Extrait:
|---|
Mathys Alexandre


 

« LA DIPLOMATIE DU POING » L’arrivée du kung-fu en Afrique : stratégies individuelles ou soft power

 

Le gouvernement chinois tente, depuis une quinzaine d’années, de reprendre le contrôle de son image auprès de la scène internationale, notamment à travers de gros moyens investis dans la diplomatie culturelle. Parmi les éléments de la culture chinoise mis en avant et diffusés, nous pouvons observer une réappropriation de l’engouement spontané́ que suscitait les arts martiaux chinois depuis longtemps à l’étranger.

 

Cette manifestation de ce soft power à la chinoise s’articule par exemple à travers la circulation d’un grand nombre d’étudiants ayant accès à des cursus universitaires en Chine grâce à des bourses du gouvernement. C’est dans cette même dynamique que la RPC communique aussi aujourd’hui sur l’engouement que suscite les arts martiaux chinois un peu partout, surmédiatisant les évènements nationaux et internationaux relatifs à ces derniers et facilitant la mobilité́ vers la Chine pour les pratiquants ou les futurs pratiquants désireux de se former ou de se perfectionner.
|---|
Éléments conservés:
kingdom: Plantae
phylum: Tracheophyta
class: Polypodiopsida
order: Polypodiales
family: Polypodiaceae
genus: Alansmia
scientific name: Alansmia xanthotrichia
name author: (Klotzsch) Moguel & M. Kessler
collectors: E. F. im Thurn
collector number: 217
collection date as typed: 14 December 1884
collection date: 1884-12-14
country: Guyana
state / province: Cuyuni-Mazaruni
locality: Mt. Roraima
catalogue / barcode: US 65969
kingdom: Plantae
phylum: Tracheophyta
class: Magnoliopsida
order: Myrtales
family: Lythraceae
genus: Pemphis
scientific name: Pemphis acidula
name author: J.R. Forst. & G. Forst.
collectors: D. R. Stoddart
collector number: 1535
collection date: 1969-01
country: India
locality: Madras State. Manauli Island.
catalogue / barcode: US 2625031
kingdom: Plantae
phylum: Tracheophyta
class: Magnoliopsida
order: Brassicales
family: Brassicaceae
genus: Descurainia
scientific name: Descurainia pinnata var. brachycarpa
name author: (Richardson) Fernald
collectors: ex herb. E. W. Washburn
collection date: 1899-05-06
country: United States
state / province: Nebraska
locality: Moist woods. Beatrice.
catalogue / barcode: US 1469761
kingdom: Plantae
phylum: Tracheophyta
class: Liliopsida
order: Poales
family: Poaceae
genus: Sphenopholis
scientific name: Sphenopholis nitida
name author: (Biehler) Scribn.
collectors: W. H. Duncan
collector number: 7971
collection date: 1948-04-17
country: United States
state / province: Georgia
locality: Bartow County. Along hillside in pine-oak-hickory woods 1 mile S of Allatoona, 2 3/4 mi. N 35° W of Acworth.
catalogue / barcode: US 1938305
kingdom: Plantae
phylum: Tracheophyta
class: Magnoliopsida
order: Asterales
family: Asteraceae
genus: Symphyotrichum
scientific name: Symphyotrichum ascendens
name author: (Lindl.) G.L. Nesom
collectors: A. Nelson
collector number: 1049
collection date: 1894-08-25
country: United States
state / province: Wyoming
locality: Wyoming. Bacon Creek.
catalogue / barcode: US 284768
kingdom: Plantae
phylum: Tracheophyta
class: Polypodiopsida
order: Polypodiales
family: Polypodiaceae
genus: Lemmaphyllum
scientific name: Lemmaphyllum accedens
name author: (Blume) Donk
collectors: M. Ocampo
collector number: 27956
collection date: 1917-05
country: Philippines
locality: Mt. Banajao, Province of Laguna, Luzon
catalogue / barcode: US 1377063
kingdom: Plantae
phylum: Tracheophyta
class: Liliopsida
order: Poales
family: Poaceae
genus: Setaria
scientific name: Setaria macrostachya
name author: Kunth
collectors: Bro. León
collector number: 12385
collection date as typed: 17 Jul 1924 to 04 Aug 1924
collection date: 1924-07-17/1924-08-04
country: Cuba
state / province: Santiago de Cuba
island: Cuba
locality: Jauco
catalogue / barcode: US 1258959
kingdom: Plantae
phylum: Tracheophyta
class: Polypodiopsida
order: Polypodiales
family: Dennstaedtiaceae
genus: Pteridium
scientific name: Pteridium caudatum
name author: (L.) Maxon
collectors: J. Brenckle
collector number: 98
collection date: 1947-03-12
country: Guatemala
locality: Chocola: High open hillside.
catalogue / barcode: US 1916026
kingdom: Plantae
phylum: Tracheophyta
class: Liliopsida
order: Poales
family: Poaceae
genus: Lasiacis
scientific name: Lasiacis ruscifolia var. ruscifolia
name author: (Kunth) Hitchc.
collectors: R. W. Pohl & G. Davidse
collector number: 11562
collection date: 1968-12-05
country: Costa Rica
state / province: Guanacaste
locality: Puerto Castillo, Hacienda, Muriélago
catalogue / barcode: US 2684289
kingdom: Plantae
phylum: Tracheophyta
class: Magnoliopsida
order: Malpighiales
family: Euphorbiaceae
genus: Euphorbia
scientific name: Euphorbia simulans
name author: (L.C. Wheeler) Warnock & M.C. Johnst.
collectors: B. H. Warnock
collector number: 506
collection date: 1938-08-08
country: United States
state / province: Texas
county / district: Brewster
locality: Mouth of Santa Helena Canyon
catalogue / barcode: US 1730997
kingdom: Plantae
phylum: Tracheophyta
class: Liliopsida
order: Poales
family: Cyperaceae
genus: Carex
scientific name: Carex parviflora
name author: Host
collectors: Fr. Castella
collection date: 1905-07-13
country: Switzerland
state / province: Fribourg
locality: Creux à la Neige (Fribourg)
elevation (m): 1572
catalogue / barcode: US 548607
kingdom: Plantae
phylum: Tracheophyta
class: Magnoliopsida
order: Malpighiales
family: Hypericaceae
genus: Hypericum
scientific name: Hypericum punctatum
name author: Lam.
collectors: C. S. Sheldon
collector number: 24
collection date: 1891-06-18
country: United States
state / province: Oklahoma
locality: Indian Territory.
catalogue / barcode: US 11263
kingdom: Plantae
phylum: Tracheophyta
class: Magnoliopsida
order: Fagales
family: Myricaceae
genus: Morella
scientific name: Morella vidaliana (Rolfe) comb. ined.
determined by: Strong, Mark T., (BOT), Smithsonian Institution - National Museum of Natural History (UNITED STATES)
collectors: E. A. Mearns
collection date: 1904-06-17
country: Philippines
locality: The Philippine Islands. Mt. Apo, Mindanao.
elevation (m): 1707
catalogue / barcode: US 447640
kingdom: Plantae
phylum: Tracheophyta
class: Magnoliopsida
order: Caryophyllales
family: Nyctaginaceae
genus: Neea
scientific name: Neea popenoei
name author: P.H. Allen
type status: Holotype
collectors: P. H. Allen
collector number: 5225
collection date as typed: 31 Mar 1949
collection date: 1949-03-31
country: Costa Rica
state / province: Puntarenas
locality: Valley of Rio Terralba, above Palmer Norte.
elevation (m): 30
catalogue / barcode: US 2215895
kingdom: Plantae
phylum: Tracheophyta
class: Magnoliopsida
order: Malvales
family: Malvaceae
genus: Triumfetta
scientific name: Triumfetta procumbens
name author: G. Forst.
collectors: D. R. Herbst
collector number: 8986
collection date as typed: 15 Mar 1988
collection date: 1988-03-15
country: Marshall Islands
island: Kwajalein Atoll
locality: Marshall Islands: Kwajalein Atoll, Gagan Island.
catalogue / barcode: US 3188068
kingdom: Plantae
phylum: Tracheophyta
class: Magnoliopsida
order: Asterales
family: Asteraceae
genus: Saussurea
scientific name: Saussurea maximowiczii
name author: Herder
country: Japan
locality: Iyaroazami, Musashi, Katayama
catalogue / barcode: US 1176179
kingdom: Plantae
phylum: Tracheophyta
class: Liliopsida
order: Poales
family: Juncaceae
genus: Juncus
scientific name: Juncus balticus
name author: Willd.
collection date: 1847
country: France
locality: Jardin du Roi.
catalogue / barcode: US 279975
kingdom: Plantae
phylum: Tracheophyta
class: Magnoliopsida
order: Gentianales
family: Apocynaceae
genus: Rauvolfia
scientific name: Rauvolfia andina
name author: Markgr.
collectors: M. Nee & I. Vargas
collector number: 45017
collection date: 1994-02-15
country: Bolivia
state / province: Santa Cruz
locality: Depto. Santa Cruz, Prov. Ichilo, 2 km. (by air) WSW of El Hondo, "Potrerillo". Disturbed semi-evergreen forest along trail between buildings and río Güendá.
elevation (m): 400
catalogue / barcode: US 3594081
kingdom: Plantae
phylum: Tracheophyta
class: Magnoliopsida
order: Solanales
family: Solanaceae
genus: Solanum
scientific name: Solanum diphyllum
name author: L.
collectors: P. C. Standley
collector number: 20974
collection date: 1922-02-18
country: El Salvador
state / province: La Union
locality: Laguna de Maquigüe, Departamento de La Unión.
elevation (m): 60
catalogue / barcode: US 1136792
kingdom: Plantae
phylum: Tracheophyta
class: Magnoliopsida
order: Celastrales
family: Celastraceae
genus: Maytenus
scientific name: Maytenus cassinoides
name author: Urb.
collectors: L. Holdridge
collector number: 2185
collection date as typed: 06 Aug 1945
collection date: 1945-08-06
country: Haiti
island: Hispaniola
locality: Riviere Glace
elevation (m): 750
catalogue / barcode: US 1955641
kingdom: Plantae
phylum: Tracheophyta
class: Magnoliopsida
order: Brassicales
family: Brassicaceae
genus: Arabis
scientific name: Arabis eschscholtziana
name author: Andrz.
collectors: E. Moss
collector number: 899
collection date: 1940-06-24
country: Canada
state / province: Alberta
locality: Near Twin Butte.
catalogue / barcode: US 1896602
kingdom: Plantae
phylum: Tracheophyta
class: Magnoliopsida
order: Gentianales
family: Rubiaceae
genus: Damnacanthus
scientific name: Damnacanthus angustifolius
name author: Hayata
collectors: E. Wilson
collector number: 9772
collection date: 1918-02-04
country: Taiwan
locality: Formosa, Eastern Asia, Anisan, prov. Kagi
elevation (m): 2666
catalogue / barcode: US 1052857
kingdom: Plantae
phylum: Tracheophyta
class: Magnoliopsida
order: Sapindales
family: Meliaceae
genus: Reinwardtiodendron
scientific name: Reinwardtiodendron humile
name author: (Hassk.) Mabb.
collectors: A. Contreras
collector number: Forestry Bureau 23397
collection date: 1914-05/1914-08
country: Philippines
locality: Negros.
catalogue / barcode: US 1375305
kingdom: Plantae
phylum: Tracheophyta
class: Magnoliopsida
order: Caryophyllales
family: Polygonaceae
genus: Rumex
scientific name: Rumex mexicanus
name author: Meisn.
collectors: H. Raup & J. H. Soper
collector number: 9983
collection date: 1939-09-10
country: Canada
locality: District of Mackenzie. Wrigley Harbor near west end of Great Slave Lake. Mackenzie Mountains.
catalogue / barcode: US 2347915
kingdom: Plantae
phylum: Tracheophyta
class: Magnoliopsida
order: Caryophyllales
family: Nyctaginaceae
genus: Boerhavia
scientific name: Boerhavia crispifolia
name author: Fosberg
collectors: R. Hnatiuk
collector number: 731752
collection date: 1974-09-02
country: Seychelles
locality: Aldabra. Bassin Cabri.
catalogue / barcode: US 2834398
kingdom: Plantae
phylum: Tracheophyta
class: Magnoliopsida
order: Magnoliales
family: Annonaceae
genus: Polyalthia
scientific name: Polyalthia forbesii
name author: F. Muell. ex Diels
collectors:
|---|
Consigne A:
D'après l'extrait, depuis combien de temps le gouvernement chinois cherche-t-il à reprendre le contrôle de son image sur la scène internationale ?
Consigne B:
Dressez la liste des catégories de personnes dont l'extrait dit que l'accès à la Chine ou la mobilité vers ce pays est facilité.
Consigne C:
Reproduisez le passage de l'extrait qui va de « Mathys Alexandre » jusqu'à « longtemps à l’étranger. » inclus.

Résultat A:
Depuis une quinzaine d'années.

Résultat B:
Les étudiants, les pratiquants et les futurs pratiquants.

Résultat C:
Mathys Alexandre


 

« LA DIPLOMATIE DU POING » L’arrivée du kung-fu en Afrique : stratégies individuelles ou soft power

 

Le gouvernement chinois tente, depuis une quinzaine d’années, de reprendre le contrôle de son image auprès de la scène internationale, notamment à travers de gros moyens investis dans la diplomatie culturelle. Parmi les éléments de la culture chinoise mis en avant et diffusés, nous pouvons observer une réappropriation de l’engouement spontané́ que suscitait les arts martiaux chinois depuis longtemps à l’étranger.